Cataliotti in carcere da Gibertini: “E’ molto provato. Non gli danno neppure i ricambi dei vestiti”

18/6/2014 – L’avvocato Liborio Cataliotti, difensore del giornalista e volto di Telereggio Marco Gibertini e dell’imprenditore Omar Costi – entrambi arrestati per la mega-cartiera di fatture false, che coinvolge centinaia di imprese del Centro Nord, venuta alla luce con l’operazione Octopus – ha depositato questa mattina in Tribunale l’Istanza con cui Gibertini e Costi chiedono di essere ascoltati dal Gip Angela Baraldi.
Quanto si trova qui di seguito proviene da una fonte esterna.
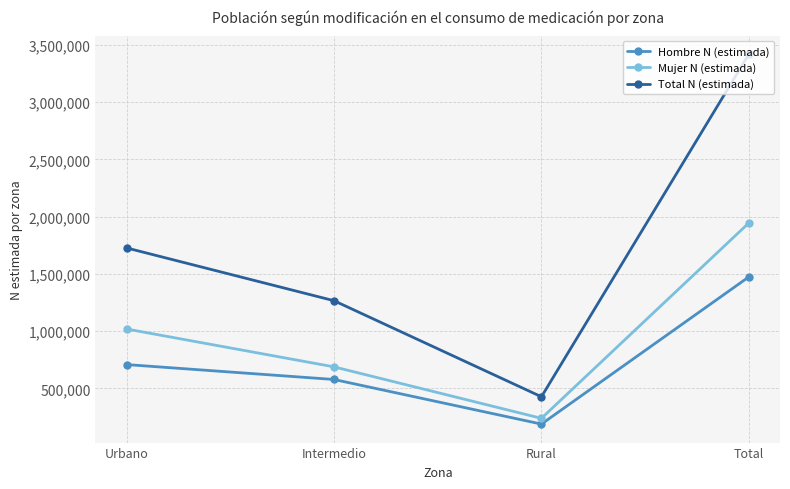

Which series changed the most between Intermedio and Rural?

Total N (estimada)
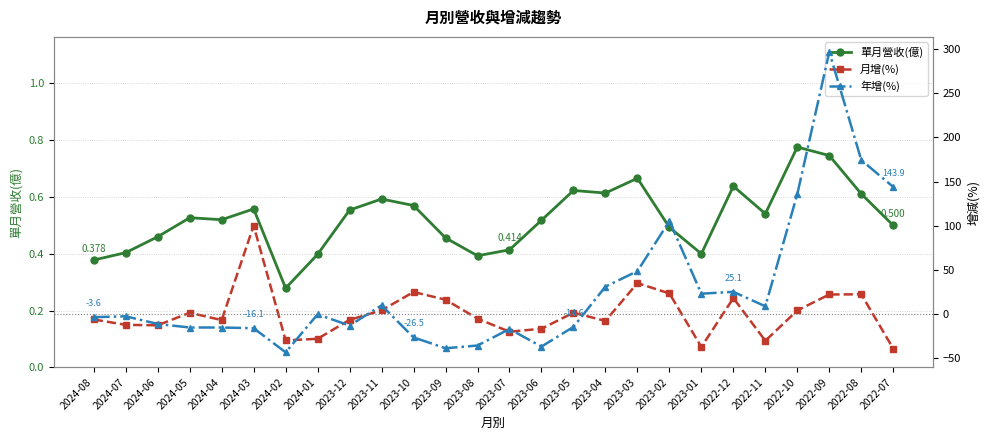

List the series in order of their peak value, lowest first.

單月營收(億), 月增(%), 年增(%)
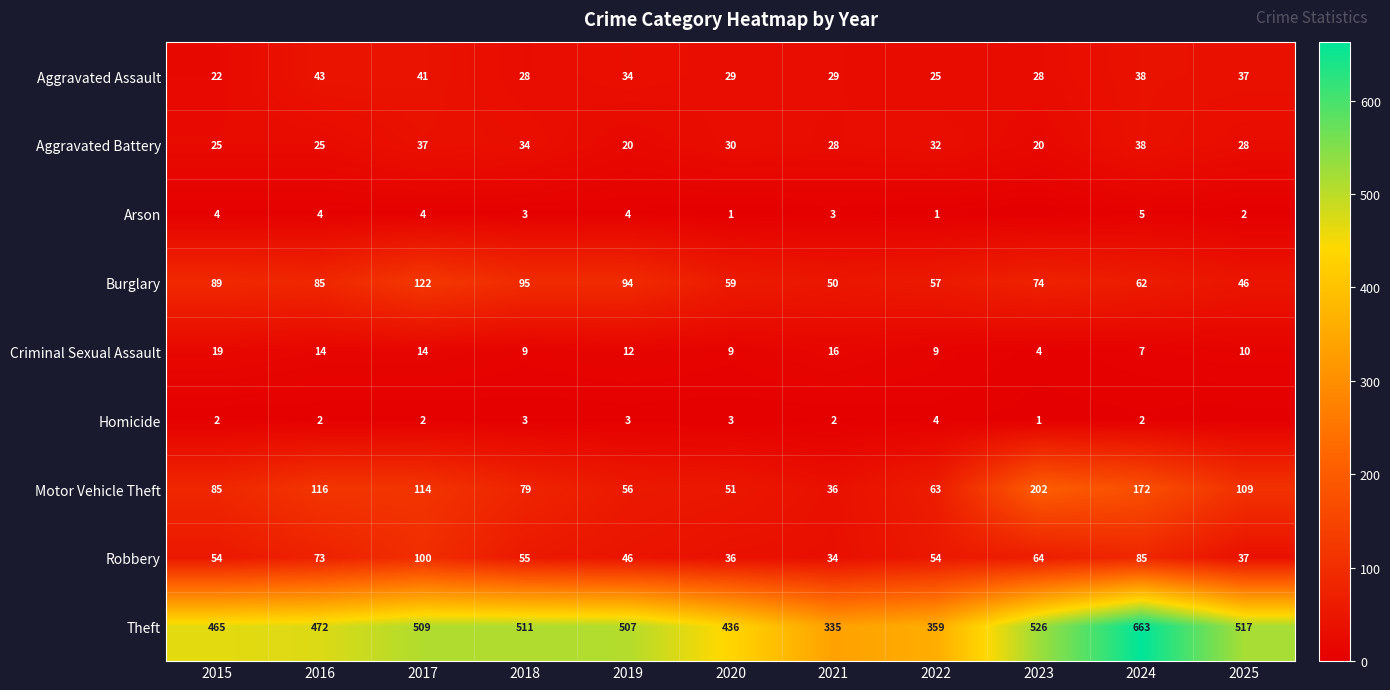

What is the difference between the Theft values at 2023 and 2017?

17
paraSpiega Cataliotti: «Nei giorni scorsi si erano avvalsi della facoltà di non rispondere perché non sapevano bene di cosa fossero accusati. Ora invece hanno chiesto di poter essere sentiti dal gip. Dall’interrogatorio valuteremo se chiedere gli arresti domiciliari». Lo ha dichiarato dopo aver trascorso mezza giornata con i suoi assistiti, ieri, nel carcere della Pulce.
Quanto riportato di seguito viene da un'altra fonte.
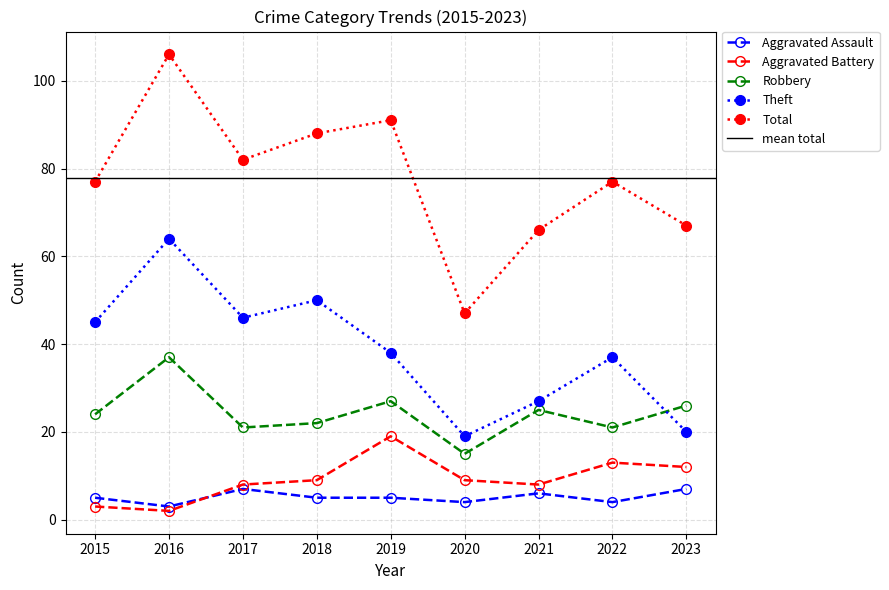

What is the maximum value for Aggravated Assault?

7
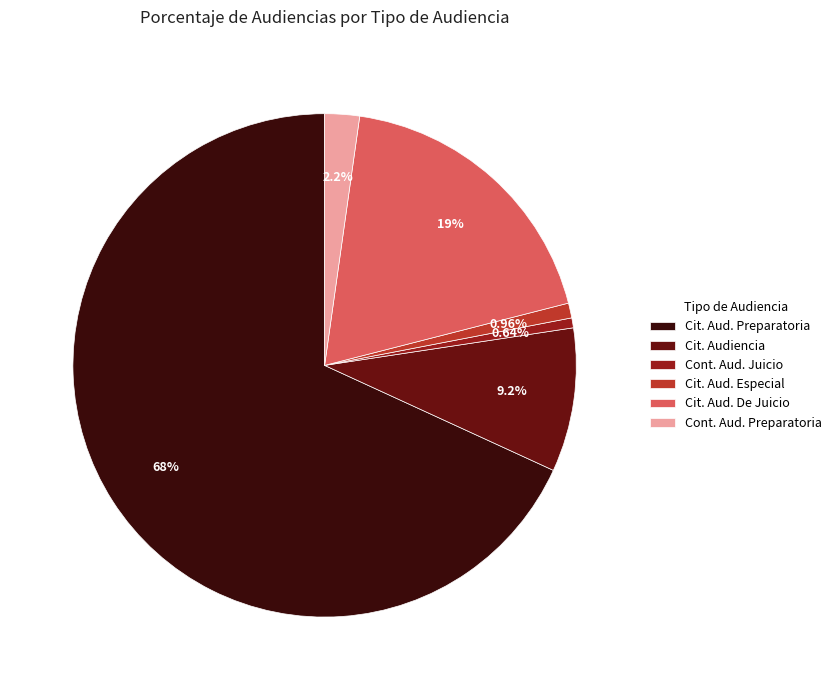

Which category has the biggest portion of the pie?

Cit. Aud. Preparatoria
Cataliotti sottolinea le non buone condizioni di “Gibo”: “L’ho visto molto provato, anche a livello fisico. Ed è ovviamente scosso a livello psicologico: sembra una persona in carcere da un anno, non da pochi giorni. Non ha ancora potuto parlare con la moglie, e non ha ancora ottenuto i ricambi per i suoi vestiti, si immagini come può stare». Gibertini è apparso insomma molto stanco e in condizioni precarie, mentre Omar Costi “sta sopportando un po’ meglio la carcerazione”.

Secondo l’ordinanza di 900 pagine del Gip Baraldi, era proprio il conduttore di Poke Balle l’uomo-chiave dell’organizzazione che da un lato aveva architettato il sistema delle società-cartiera (fatture per operazioni inesistenti per l’equivalente di un fatturato di 33 milioni di euro) e dall’altro, attraverso una serie di “teste di legno” (fra cui il funzionario della Cna di Bagnolo Andrea Rossi, ora sospeso), procacciava i clienti.
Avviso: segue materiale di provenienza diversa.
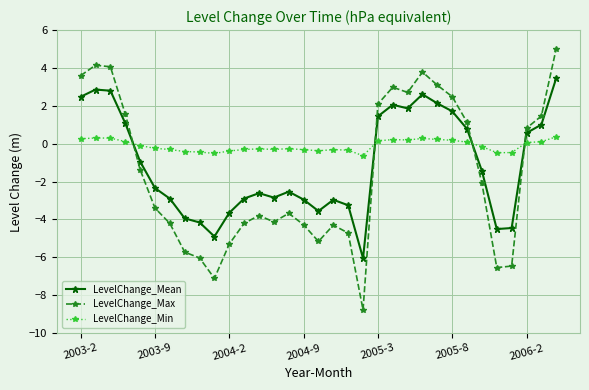

What is the average value of the LevelChange_Mean series?

-1.1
A quanto pare sono coinvolte centinaia di imprese, anche grossi nomi, del Centro Nord. Ma c’è anche ancora largamente inesplorato il filone delle società che finanziavano il giro degli anticipi di denaro liquido: su queste si appunta l’interesse della Direzione distrettuale antimafia per l’ipotesi di riciclaggio.